Ok, so there it is, any thoughts, advice, criticism or thoughts of potential problems are very much welcomed.
Thanking you all in advance,
Djcraig


----------



## djcraig (Feb 5, 2015)

Hi Guys and Girls,
Well my post has had 33 views so far and no comments, I might take that as no one has any objections to what I am planning. :lol: 
I was really looking for so creative criticism but I guess I'm on the right track?
Well, to those who read it, thanks, I am planning to start the modification tomorrow.

Cheers everyone.


----------



## Deeda (Oct 12, 2012)

I would hold off on your proposed project for now.

I understand that your tank is mounted IN the wall of your home, do you not have access to the portion of the tank that is behind the wall since you stated that the plumbing lines are on the side of the tank? It may be helpful if you can post pictures of your existing set up for clarification.


----------



## djcraig (Feb 5, 2015)

Here are the pics of my tank, as you can see, it is almost hanging in mid air.


----------



## Deeda (Oct 12, 2012)

Thanks for the pics!! Is the tank sitting on a stand or a cabinet?

I can just see the plumbing on the right side of the tank in the 1st picture.


----------



## djcraig (Feb 5, 2015)

It sits on a timber base with just 2 legs under the front.


----------



## Deeda (Oct 12, 2012)

Thanks again!

I have never attempted a project such as yours so this would just be my opinion. Your plan as I understand it, is to place the new canister filter and the drum barrel in your crawl space and then put the filter intake into the aquarium and the filter output into the drum barrel. The pond pump in the drum barrel will then return the water to the aquarium, correct?

Some potential problems I see is that the canister filter may be difficult to initially prime with water due to it's placement next to the drum barrel. Also, in the event that the canister filter becomes clogged, the pond pump will pump all the water in the barrel into your aquarium and overflow it as well as potentially cause a failure of the pond pump.

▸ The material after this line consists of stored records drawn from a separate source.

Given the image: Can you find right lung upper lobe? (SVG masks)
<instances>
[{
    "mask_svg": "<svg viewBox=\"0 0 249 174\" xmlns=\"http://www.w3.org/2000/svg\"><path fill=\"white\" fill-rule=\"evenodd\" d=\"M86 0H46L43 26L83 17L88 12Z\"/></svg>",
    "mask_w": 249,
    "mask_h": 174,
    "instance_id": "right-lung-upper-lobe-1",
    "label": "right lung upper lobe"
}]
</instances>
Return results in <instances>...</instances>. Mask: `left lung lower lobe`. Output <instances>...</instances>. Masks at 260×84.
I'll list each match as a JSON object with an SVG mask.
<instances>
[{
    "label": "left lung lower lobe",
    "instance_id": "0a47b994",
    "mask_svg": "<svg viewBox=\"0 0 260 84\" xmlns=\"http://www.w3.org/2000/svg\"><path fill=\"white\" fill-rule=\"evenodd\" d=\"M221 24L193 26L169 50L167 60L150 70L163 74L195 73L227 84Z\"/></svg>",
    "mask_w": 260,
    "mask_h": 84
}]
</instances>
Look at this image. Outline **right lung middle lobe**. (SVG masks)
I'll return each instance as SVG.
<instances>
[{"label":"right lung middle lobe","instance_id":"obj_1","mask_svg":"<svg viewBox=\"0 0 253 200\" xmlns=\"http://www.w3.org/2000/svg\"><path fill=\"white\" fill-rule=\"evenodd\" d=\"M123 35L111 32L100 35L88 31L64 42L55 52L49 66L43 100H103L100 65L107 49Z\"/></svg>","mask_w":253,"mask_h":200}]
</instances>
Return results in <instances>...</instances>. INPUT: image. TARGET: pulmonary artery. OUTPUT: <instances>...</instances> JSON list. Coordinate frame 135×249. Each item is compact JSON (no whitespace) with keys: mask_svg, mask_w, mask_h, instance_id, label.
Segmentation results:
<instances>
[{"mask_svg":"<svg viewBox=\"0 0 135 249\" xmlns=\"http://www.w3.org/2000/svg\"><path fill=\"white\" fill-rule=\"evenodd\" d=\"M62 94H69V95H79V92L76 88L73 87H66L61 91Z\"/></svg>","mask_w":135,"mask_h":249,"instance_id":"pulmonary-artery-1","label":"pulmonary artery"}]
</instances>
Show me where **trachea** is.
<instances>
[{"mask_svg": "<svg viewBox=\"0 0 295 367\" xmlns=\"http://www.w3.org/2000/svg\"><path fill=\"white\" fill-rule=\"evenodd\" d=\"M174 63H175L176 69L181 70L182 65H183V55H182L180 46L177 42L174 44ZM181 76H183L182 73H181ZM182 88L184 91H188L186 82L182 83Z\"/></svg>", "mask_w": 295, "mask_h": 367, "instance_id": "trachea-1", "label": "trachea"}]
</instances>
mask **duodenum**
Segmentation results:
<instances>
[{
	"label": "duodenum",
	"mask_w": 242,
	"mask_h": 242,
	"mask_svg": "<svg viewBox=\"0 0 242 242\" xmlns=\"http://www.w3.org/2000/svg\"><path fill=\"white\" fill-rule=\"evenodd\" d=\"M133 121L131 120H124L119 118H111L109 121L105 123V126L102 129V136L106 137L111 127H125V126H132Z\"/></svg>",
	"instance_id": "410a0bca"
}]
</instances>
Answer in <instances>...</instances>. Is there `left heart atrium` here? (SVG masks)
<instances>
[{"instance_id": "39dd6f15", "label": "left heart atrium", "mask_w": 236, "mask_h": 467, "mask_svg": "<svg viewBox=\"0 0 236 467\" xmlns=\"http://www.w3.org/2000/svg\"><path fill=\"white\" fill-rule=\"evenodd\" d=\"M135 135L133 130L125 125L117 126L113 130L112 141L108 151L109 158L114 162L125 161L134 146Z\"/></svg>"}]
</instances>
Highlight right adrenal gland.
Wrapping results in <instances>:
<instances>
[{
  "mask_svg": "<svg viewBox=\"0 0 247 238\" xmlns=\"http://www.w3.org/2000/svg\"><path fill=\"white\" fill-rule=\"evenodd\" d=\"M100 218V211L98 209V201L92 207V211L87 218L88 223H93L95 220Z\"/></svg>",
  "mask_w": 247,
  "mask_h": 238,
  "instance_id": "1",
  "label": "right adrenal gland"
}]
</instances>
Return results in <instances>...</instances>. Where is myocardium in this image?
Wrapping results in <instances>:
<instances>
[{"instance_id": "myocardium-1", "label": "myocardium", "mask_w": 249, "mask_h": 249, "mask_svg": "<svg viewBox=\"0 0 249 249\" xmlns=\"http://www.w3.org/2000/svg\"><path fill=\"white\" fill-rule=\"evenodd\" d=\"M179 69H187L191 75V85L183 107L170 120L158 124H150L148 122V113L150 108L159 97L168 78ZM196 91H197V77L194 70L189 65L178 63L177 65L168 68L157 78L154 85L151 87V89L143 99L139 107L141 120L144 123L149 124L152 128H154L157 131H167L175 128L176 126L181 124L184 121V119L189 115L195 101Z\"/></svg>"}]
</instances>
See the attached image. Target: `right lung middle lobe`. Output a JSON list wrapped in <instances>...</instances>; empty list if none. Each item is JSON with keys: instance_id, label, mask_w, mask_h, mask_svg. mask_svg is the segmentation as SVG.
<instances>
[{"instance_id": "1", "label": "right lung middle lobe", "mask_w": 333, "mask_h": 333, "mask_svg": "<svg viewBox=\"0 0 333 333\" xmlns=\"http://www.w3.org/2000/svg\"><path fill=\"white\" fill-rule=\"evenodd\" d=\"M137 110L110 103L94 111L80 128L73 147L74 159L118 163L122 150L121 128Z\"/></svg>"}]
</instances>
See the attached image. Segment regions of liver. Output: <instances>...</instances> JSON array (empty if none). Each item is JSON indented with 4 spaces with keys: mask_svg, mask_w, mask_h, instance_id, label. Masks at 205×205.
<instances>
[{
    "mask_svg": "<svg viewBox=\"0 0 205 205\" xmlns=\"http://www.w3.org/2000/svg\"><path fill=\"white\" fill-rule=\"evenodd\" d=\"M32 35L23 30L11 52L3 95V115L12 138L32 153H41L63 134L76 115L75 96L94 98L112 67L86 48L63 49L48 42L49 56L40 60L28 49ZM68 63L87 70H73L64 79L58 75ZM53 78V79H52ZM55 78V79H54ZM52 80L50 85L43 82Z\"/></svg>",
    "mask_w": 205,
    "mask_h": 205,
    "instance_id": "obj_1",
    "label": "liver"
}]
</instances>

If you had room between the legs that support the front of the aquarium, you could put the canister filter there and just make a false front to hide the filter.


----------



## djcraig (Feb 5, 2015)

Thanks Deeda, but if there was any room between the legs at the front, that is where the filter would have been. it is only about a space of about 5 inches, no where near enough room for a decent sized filter.


----------